▸ **ARBEITSAUFTRAG 1**
Wie viele bedrohte Arten beherbergt der Great Bear Rainforest laut dem Text über diesen Regenwald?
▸ **ARBEITSAUFTRAG 2**
Aktualisiere im Text über den Great Bear Rainforest die Stelle von „Aber der Great“ bis „Tempo vernichtet wird.“ und gib sie wieder, wobei „Spirit Bear“ durch „Geisterbär“ ersetzt wird.

▸ **GEZEIGTER TEXTAUSZUG**
****

Aber der Great Bear Rainforest besteht aus mehr als einem seltenen und entzückenden Spirit Bear. Seine 64.000 Quadratkilometer und die ihn umgebenden Gewässer beherbergen mehr als 250 bedrohte Arten von Landtieren, Pflanzen und Meereskreaturen. Kurzum, dieses große wunderbare Naturerbe ist eine Wildnis von unwiederbringlicher Vielfalt, ein Gebiet wie es heutzutage überall auf der Welt in rasendem Tempo vernichtet wird.

Die Naturschützer kamen endlich Mitte der neunziger Jahre auf den Plan, nachdem ihnen der „Krieg in den Wäldern“ mit einem schwer erkämpften Erfolg im Clayoquot Sound an der Westküste von Vancouver Island einen begrenzten Erfolg beschert hatte. Nun sollte auch das letzte große Wildnisgebiet Westkanadas gegen die weitgehende Abholzung, und damit die Ausrottung ganzer Spezies, geschützt werden. Es wurde jahrelang verhandelt, und im Februar 2006 kam man endlich zu einer Einigung zwischen Politik, der Forstwirtschaft, den einheimischen Indianerstämmen und drei großen Naturschutzverbänden, wobei die Wissenschaft zwar befragt wurde aber nicht am Verhandlungstisch Platz nehmen durfte.

****

▸ **INHALT DER DATEN**
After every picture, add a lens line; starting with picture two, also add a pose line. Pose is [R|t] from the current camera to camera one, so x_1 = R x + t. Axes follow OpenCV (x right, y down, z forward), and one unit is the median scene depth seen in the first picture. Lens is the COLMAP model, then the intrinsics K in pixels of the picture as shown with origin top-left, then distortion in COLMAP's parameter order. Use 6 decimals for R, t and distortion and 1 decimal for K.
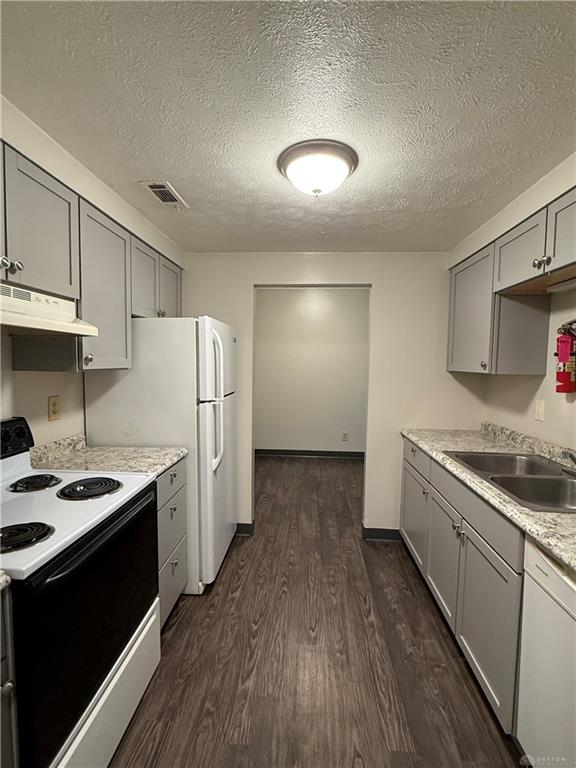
lens RADIAL K [[359.3, 0, 288.8], [0, 359.3, 385.7], [0, 0, 1]] dist [-0.001188, 0.000490]
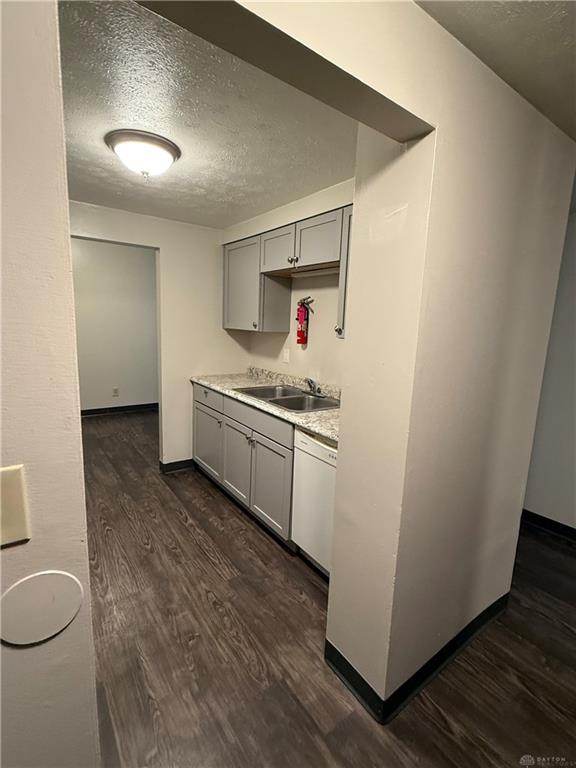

****

▸ **ÜBUNGSERGEBNIS 1**
Mehr als 250 bedrohte Arten von Landtieren, Pflanzen und Meereskreaturen.

▸ **ÜBUNGSERGEBNIS 2**
Aber der Great Bear Rainforest besteht aus mehr als einem seltenen und entzückenden Geisterbär. Seine 64.000 Quadratkilometer und die ihn umgebenden Gewässer beherbergen mehr als 250 bedrohte Arten von Landtieren, Pflanzen und Meereskreaturen. Kurzum, dieses große wunderbare Naturerbe ist eine Wildnis von unwiederbringlicher Vielfalt, ein Gebiet wie es heutzutage überall auf der Welt in rasendem Tempo vernichtet wird.